Types for the Join Calculus. The join calculus (Fournet & Gonthier, Reference Fournet and Gonthier2000) shares some similarities with dataspace actors. It has a soup of messages versus the table of assertions in a dataspace. The event handler endpoints of facets resemble join patterns, especially in the objective join calculus (Fournet et al., Reference Fournet, Laneve, Maranget and Rémy2000). Recent work (Crafa & Padovani, Reference Crafa and Padovani2017) has developed behavioral types for the join calculus around the notion of type state (Strom & Yemini, Reference Strom and Yemini1986). They describe the types of messages understood by an object and use connectives such as conjunction, disjunction, and repetition to determine how a reference to an object can and must be used. The resulting design is able to elegantly track the dynamic interface of, e.g., a lock object. Unfortunately, they note the challenge of implementing such connectives, as well as the necessary substructural support.

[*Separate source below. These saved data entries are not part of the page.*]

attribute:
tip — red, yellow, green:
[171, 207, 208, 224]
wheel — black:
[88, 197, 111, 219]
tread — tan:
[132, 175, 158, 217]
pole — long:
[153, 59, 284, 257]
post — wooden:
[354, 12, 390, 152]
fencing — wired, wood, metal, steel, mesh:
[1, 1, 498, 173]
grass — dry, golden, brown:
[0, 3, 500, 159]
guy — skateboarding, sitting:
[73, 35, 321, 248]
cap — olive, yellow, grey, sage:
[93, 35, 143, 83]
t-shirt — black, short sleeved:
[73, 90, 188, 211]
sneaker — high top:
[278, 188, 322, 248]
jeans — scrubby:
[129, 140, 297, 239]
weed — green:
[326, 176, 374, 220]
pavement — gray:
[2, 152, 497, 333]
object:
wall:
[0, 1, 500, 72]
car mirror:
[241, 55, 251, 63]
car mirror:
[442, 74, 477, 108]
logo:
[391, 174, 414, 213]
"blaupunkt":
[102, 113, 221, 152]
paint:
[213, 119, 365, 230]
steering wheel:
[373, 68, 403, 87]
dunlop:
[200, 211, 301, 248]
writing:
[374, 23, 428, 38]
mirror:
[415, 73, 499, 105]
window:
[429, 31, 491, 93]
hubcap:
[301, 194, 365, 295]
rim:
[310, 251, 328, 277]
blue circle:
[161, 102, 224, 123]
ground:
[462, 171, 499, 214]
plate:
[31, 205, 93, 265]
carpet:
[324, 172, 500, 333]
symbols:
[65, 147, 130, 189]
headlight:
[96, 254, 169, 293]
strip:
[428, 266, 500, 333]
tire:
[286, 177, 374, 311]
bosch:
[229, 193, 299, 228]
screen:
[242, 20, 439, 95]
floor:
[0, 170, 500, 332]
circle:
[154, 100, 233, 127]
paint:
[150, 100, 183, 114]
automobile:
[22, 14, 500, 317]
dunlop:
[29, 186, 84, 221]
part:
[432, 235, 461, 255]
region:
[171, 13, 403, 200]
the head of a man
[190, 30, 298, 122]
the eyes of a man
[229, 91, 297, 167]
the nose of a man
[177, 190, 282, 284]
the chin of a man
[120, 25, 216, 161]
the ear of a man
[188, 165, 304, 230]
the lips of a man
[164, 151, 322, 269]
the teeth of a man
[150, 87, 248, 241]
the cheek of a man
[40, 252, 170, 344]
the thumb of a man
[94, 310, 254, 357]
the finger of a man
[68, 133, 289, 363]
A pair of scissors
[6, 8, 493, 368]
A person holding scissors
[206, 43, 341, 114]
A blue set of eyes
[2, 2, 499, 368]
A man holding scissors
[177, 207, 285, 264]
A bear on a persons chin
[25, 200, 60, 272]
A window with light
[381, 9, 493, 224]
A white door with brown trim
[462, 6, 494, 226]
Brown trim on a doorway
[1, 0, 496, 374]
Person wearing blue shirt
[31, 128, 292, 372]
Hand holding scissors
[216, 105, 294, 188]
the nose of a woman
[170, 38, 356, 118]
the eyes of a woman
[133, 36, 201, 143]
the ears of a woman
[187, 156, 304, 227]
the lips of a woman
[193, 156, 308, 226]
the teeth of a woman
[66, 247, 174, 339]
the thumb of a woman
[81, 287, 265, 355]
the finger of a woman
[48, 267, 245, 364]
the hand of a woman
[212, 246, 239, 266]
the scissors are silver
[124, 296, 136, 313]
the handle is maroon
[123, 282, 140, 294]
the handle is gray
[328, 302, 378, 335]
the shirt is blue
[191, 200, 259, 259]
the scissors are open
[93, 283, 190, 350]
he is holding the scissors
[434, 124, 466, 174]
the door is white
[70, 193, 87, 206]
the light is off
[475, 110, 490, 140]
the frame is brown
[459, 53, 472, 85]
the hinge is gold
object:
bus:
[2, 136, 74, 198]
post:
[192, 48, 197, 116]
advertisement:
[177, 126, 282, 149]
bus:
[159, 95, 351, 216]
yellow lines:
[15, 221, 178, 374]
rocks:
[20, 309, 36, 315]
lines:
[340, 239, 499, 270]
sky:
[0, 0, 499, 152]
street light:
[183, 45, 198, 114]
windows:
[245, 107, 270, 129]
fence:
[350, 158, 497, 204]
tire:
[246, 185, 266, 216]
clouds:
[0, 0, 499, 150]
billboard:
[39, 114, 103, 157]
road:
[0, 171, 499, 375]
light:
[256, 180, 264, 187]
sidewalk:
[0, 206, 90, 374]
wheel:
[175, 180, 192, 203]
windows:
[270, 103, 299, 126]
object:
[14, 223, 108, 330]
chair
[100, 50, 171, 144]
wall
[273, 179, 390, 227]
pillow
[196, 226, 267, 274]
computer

Mailbox Types. Similarly to the behavioral type systems for the Join Calculus, mailbox types (de’Liguoro & Padovani, Reference de’Liguoro and Padovani2018) use a commutative regular expression of messages to describe the inputs to an actor. Though the description of messages is unordered, sequencing is still expressible using mailbox-passing. Following a familiar technique in behavioral systems, type analysis collects information from the program as the basis for analysis. In this case, it is a dependency graph among mailboxes. The dependency graphs are vital for detecting and preventing programs that may deadlock.

Session Types. Type systems for the $\pi$ -calculus and related process calculi have been widely studied. Session type systems (Honda et al., Reference Honda, Vasconcelos and Kubo1998) in particular have been utilized to describe and verify the communication properties of many kinds of systems. Our methods are closely related to the generic $\pi$ -calculus type system of Igarashi & Kobayashi (Reference Igarashi and Kobayashi2001). They relate processes with abstract process types, including the primary process constructors: channel send and receive, parallel composition, and so on. Their system is parametric over constraints on process types, allowing different instantiations targeted for different properties, such as deadlock prevention.

Multiparty session types (Honda et al., Reference Honda, Yoshida and Carbone2008; Scalas & Yoshida, Reference Scalas and Yoshida2019) come closer to describing the group oriented communications between dataspace actors. Global types provide a perspective for describing the protocol among a group of participants. Though efforts toward adapting session type theories to actor systems have found some success (Mostrous & Vasconcelos, Reference Mostrous and Vasconcelos2011; Crafa Reference Crafa2012; Neykova & Yoshida, Reference Neykova and Yoshida2014), much work remains to be done to handle the full spectrum of actor programming and its relatives, such as the dataspace model.